SET TASKS >>
• 1. Repeat word for word the part of the cross product post that opens with the words containing "Why does cross" and closes with "the cross product.".
• 2. Reproduce exactly the lines from the rows, starting with the line that contains "county / district: Santa Cruz" and ending with the line that contains "name author: L.", including both of those lines.

ARTICLE >>
Why does cross product tell us about clockwise or anti-clockwise rotation?

If you use the cross product of $\vec{AB}\times \vec{AC}$ or of $\vec{AC}\times \vec{AB}$, the sign will be opposite due to the definition of the cross section. Thus you can determine in what direction you must turn around $A$ to reach $C$ from $B$ by looking at the sign of the cross product.

In terms of angles if $\vec{AB}$ and $\vec{AC}$ are in the $xy$ plane : $$\vec{AB}\times \vec{AC} = (|AB||AC|\sin\theta) \hat{z}$$ $$\vec{AC}\times \vec{AB} = (|AB||AC|\sin(-\theta))\hat{z} = -(|AB||AC|\sin(\theta))\hat{z}$$ Thus the angle becomes negative when you switch the direction - it's a bit like saying that to get from 12 o'clock to 3 o'clock you need to go $90^\circ$, but to go from 3 o'clock to 12 o'clock you need $270^\circ = 270^\circ - 360^\circ = -90^\circ$.

Given three non-coplanar(!) vectors $v_1, v_2, v_3$ in 3d space, these can be smoothly transformed into another triplet of vectors $w_1, w_2, w_3$ without becoming coplanar at any intermediate moment - or not. Interestingly, if you can't obtain $w_1,w_2,w_3$, then you can obtain $w_1, w_2, -w_3$ and also $w_2,w_1,w_3$.

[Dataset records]
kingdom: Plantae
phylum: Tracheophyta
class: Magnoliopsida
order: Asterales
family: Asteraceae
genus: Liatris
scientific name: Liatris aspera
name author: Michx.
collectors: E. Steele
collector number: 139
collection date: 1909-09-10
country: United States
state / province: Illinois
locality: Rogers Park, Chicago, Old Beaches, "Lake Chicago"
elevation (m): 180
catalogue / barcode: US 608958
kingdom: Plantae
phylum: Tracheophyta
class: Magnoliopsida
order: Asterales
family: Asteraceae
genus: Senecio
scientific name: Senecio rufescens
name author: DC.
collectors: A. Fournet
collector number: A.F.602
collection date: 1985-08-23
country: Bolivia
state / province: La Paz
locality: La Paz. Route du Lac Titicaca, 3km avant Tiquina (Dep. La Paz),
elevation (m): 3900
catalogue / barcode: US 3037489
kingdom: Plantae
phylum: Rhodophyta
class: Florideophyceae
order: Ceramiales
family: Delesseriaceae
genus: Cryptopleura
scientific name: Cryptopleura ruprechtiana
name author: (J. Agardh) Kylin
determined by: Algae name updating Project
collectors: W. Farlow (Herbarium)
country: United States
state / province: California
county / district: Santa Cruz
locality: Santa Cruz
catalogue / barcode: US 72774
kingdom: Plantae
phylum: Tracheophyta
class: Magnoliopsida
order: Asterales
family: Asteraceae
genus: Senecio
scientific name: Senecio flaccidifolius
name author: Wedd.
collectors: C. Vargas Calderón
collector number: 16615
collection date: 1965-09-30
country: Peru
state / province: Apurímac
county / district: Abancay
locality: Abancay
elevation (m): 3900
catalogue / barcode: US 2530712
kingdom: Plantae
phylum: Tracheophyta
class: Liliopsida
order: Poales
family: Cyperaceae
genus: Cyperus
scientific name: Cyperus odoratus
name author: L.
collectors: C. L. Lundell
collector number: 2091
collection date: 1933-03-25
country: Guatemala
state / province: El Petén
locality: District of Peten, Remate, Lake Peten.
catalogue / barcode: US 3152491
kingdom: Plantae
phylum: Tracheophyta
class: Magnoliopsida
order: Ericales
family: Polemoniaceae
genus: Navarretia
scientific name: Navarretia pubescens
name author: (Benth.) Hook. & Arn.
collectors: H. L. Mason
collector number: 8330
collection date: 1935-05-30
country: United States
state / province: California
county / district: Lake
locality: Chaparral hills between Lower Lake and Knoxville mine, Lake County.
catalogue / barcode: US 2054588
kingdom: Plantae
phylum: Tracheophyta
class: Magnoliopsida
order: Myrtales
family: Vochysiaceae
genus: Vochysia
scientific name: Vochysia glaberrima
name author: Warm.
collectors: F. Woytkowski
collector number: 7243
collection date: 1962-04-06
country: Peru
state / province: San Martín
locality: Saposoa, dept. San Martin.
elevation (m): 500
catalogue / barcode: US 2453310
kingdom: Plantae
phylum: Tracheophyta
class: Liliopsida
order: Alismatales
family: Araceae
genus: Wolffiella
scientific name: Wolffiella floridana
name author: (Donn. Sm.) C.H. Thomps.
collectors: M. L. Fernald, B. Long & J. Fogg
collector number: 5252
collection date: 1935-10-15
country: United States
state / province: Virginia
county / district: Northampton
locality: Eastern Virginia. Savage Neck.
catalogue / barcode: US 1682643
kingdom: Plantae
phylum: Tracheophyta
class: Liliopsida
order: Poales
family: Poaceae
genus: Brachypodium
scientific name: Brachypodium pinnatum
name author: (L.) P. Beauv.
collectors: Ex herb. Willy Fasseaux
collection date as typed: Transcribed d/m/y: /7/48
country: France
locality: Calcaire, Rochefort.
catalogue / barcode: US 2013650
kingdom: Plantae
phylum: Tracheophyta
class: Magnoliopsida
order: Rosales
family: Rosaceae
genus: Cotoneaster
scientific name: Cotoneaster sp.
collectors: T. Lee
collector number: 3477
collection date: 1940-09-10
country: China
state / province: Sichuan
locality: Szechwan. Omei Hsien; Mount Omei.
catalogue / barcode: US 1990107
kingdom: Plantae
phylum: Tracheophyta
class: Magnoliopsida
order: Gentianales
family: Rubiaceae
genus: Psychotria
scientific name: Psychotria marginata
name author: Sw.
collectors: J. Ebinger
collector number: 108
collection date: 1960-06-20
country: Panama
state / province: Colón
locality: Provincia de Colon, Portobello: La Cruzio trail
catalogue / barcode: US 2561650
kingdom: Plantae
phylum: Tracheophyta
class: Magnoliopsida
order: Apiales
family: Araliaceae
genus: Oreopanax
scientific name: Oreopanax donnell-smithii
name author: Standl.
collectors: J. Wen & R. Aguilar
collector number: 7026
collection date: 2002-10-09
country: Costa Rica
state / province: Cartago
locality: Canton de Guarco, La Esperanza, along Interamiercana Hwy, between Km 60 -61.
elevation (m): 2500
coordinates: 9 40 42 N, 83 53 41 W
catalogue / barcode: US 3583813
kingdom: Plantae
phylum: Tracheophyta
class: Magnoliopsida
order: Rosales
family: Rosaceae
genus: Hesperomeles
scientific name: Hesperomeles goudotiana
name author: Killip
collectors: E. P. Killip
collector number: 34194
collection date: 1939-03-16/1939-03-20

OUTPUTS IN ORDER >>
• 1.
Why does cross product tell us about clockwise or anti-clockwise rotation?

If you use the cross product of $\vec{AB}\times \vec{AC}$ or of $\vec{AC}\times \vec{AB}$, the sign will be opposite due to the definition of the cross section. Thus you can determine in what direction you must turn around $A$ to reach $C$ from $B$ by looking at the sign of the cross product.

• 2.
county / district: Santa Cruz
locality: Santa Cruz
catalogue / barcode: US 72774
kingdom: Plantae
phylum: Tracheophyta
class: Magnoliopsida
order: Asterales
family: Asteraceae
genus: Senecio
scientific name: Senecio flaccidifolius
name author: Wedd.
collectors: C. Vargas Calderón
collector number: 16615
collection date: 1965-09-30
country: Peru
state / province: Apurímac
county / district: Abancay
locality: Abancay
elevation (m): 3900
catalogue / barcode: US 2530712
kingdom: Plantae
phylum: Tracheophyta
class: Liliopsida
order: Poales
family: Cyperaceae
genus: Cyperus
scientific name: Cyperus odoratus
name author: L.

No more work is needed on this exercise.